- [YOUR INSTRUCTIONS] For this exercise, return all the data word for word, with images left out.

- [RECORDS FOR THE TASK]
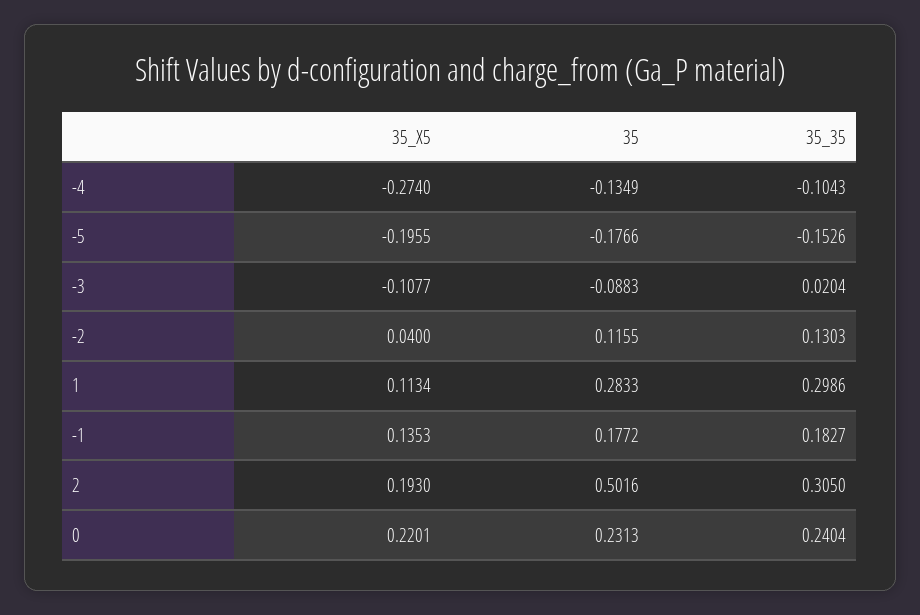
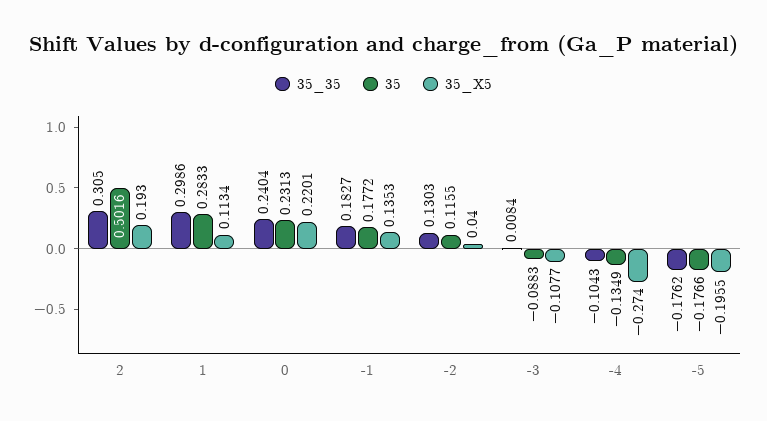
35_35, -5: -0.1526 -> -0.1762
35_35, -3: 0.0204 -> 0.0084

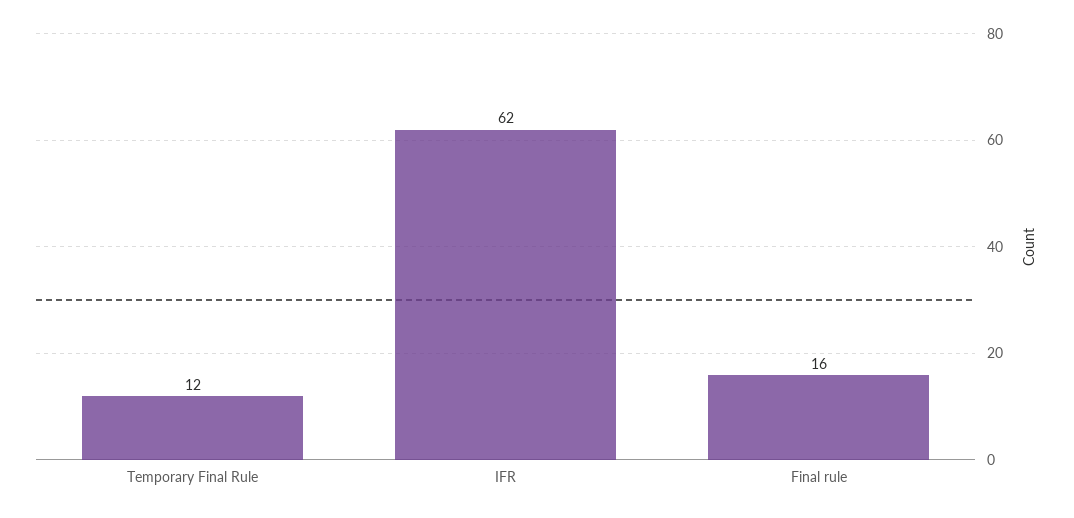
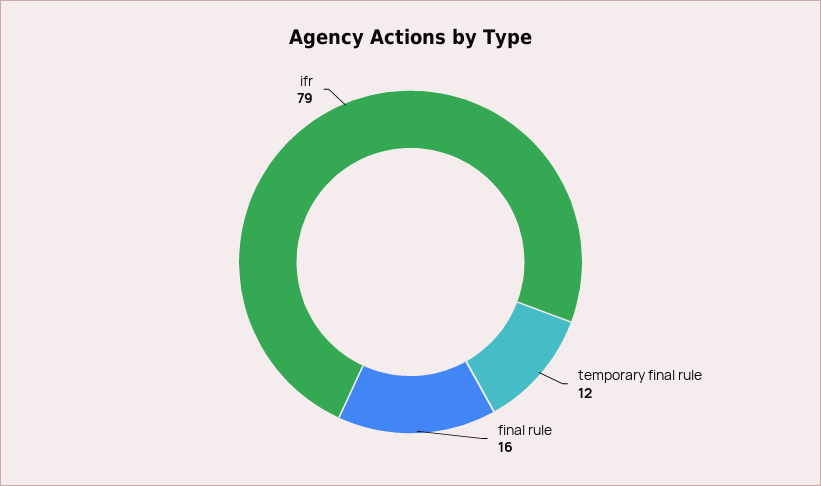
IFR: 62 -> 79

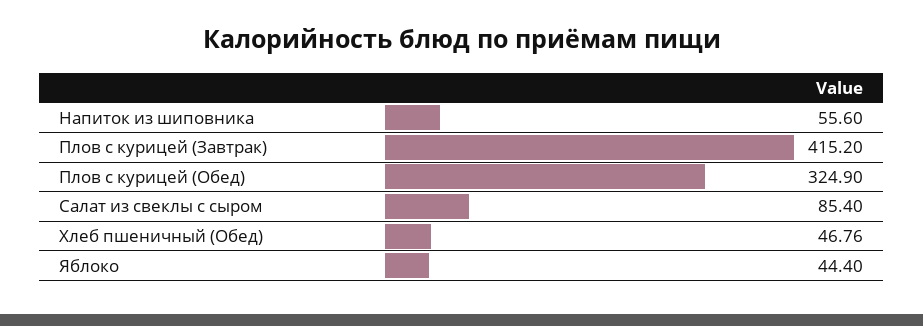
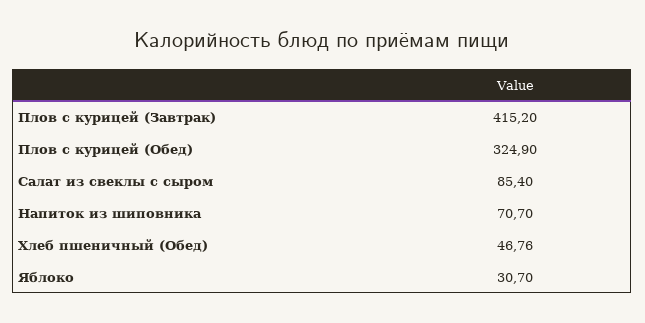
Напиток из шиповника: 55.6 -> 70.7
Яблоко: 44.4 -> 30.7

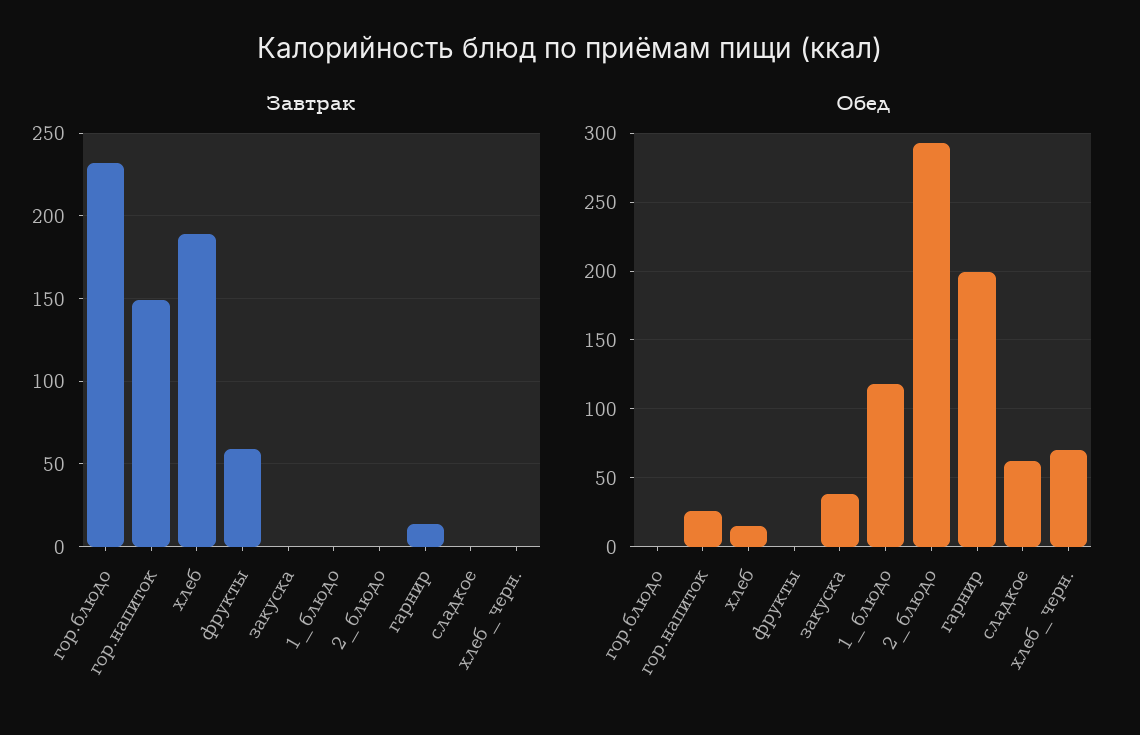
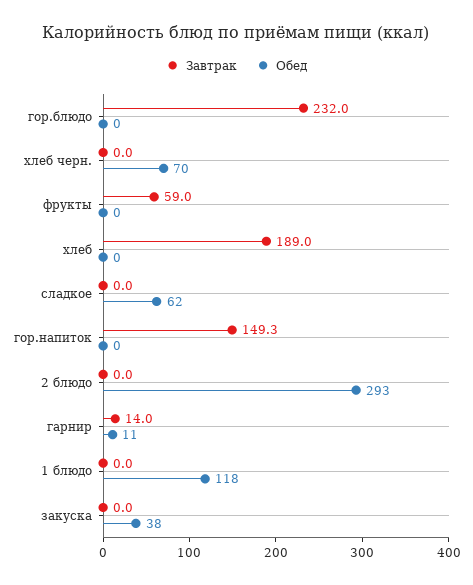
Обед, гор.напиток: 25 -> 0
Обед, хлеб: 15 -> 0
Обед, гарнир: 200 -> 11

- [SOLUTION FOR THIS TASK]
35_35, -5: -0.1526 -> -0.1762
35_35, -3: 0.0204 -> 0.0084

IFR: 62 -> 79

Напиток из шиповника: 55.6 -> 70.7
Яблоко: 44.4 -> 30.7

Обед, гор.напиток: 25 -> 0
Обед, хлеб: 15 -> 0
Обед, гарнир: 200 -> 11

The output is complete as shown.